China's healthcare reforms positive for global health
The impressive results achieved by China in healthcare system reforms in the past decade have made China a major contributor to the health of the world, Fiona Godlee, editor-in-chief of The BMJ, a world leading general medical journal, said.
Health system reforms are one of the biggest and most important challenges facing all countries and regions, and only few have made as much progress on such a large scale as China in the past 10 years, she said.
A healthier China is a great contributor to the health of the world, she said.
Godlee made the remarks at a ceremony held to release a dedicated collection of papers on China's health system reforms by The BMJ in Beijing on Saturday.
A forum also took place on the same day to review the health system reforms in China in the past decade, which was jointly initiated by Peking University Health Science Center and The BMJ, and organized by Peking University China Center for Health development Studies.

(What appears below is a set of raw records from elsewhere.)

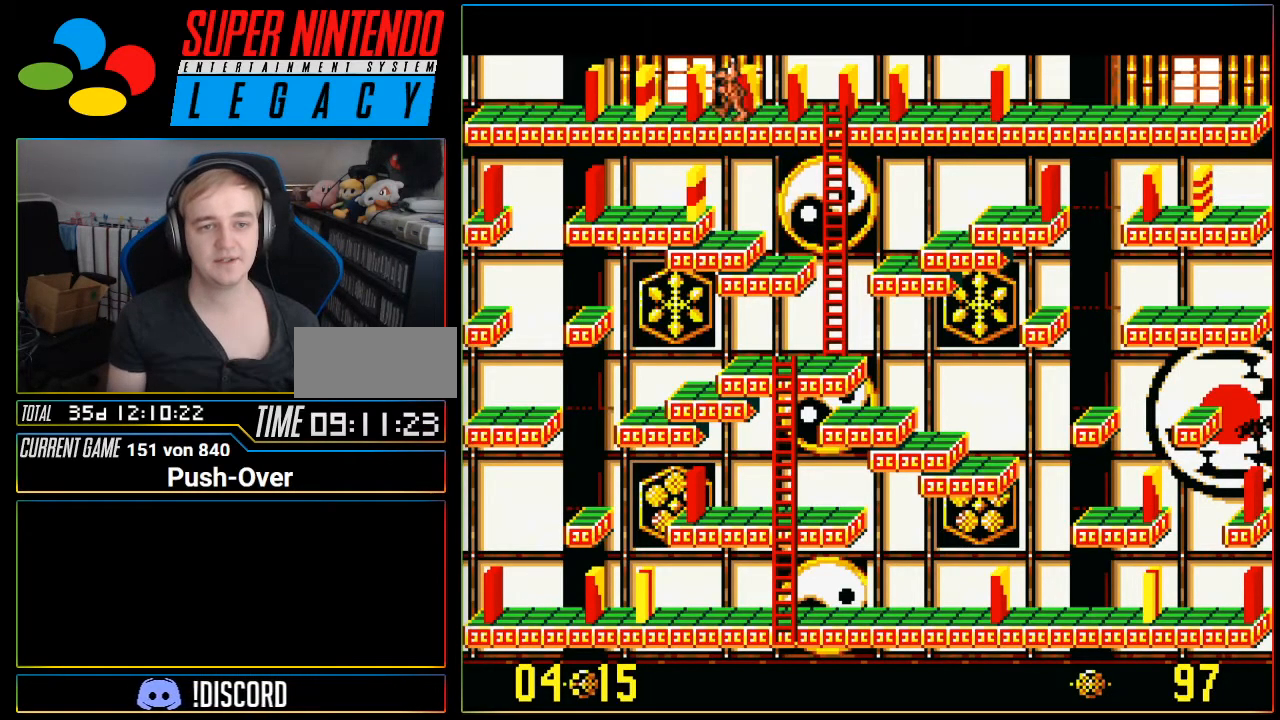
{"buttons": ["DPAD_LEFT"], "events": [[83, "DPAD_LEFT", "up"], [450, "DPAD_LEFT", "down"]]}
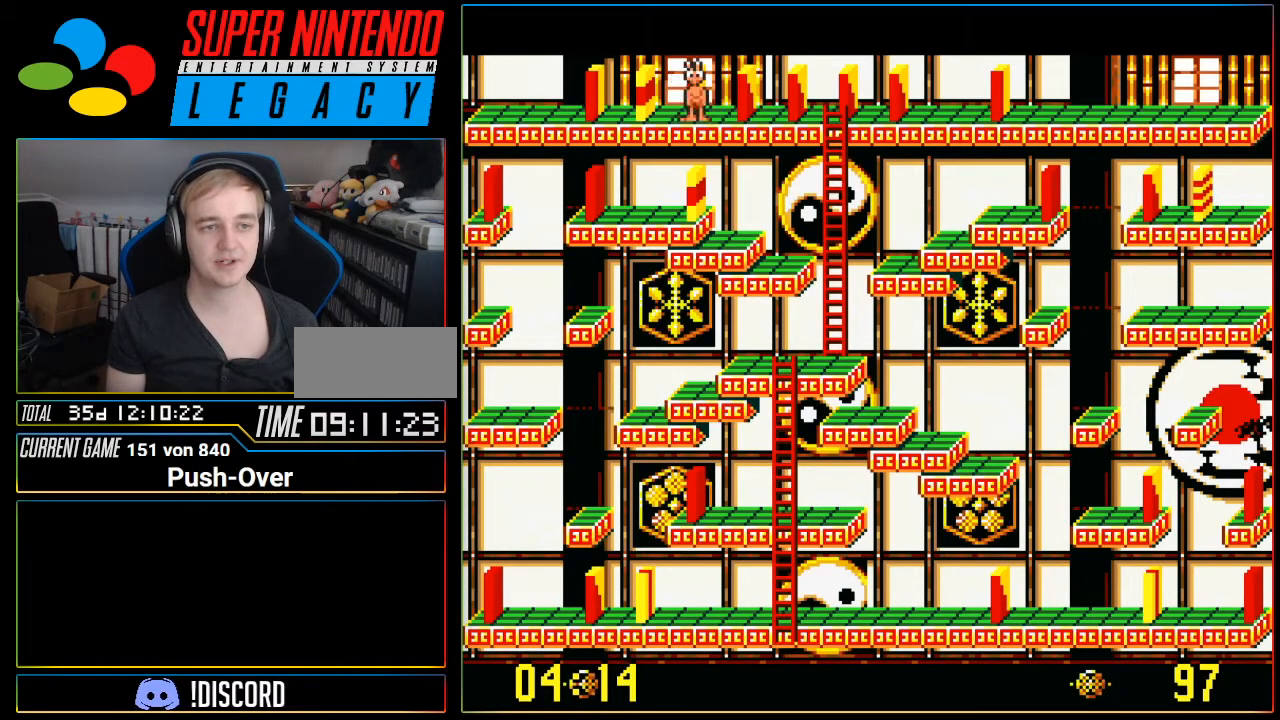
{"buttons": [], "events": [[350, "DPAD_LEFT", "up"]]}
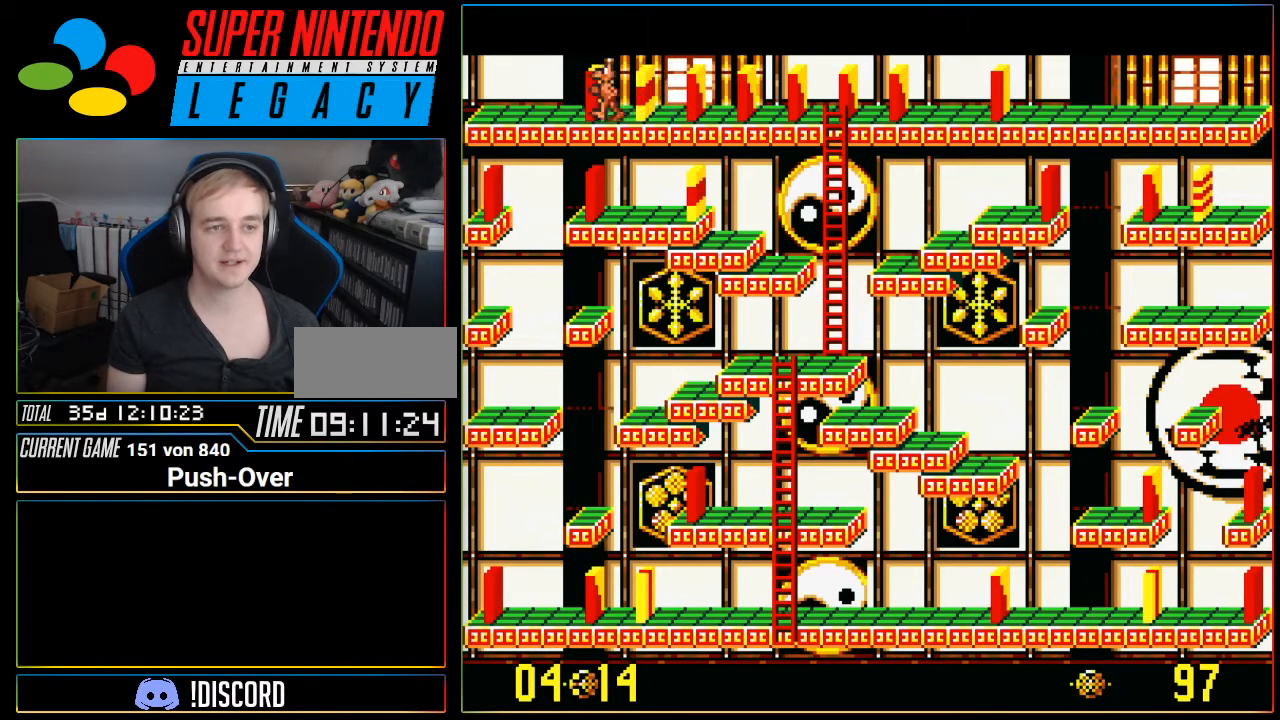
{"buttons": [], "events": [[83, "A", "down"], [367, "A", "up"]]}
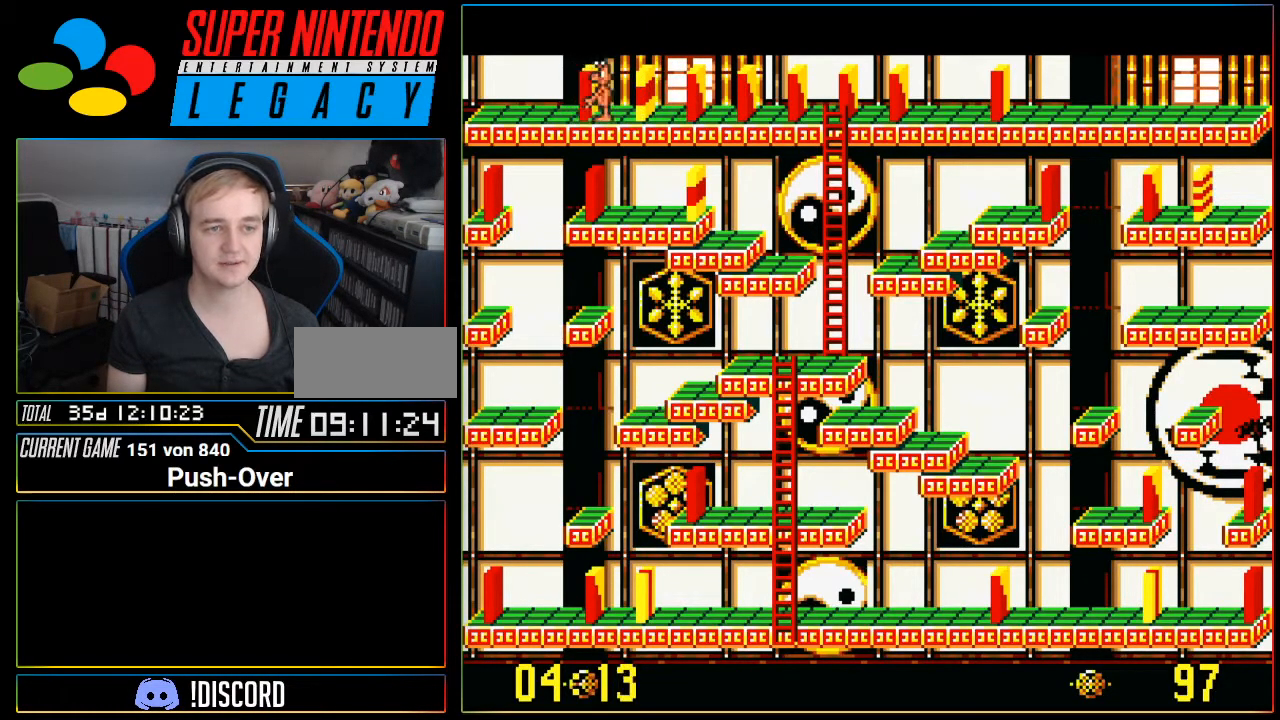
{"buttons": ["DPAD_RIGHT"], "events": [[117, "DPAD_RIGHT", "down"]]}
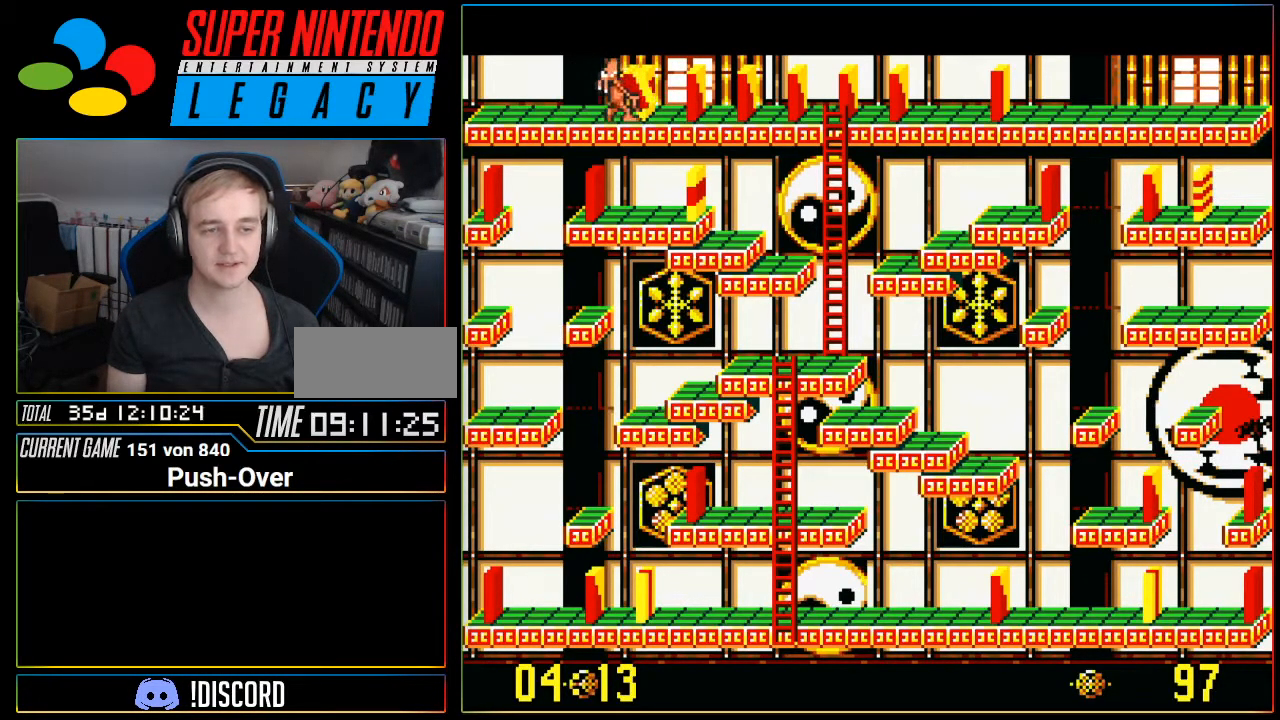
{"buttons": ["DPAD_RIGHT"], "events": []}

Government investment in healthcare increased after the reforms that started in 2009, with total health expenditure growing from 5 percent of GPD in 2009 to 6.4 percent in 2017, according to a paper of the collection.
China also has expanded its three main social health insurance programs to cover more than 95 percent of its population, while health expenditure paid by individuals dropped to 29 percent of the total health expenditure in 2017, and is estimated to be of about 25 percent in 2030.
Difference of maternal and infant mortality rates among rural and urban, rich and underdeveloped areas also have narrowed remarkably.
The reforms have also changed the financing model of China's public hospitals and primary care facilities, separating physicians' incomes from drug prescription in an attempt to lower medical cost for the people.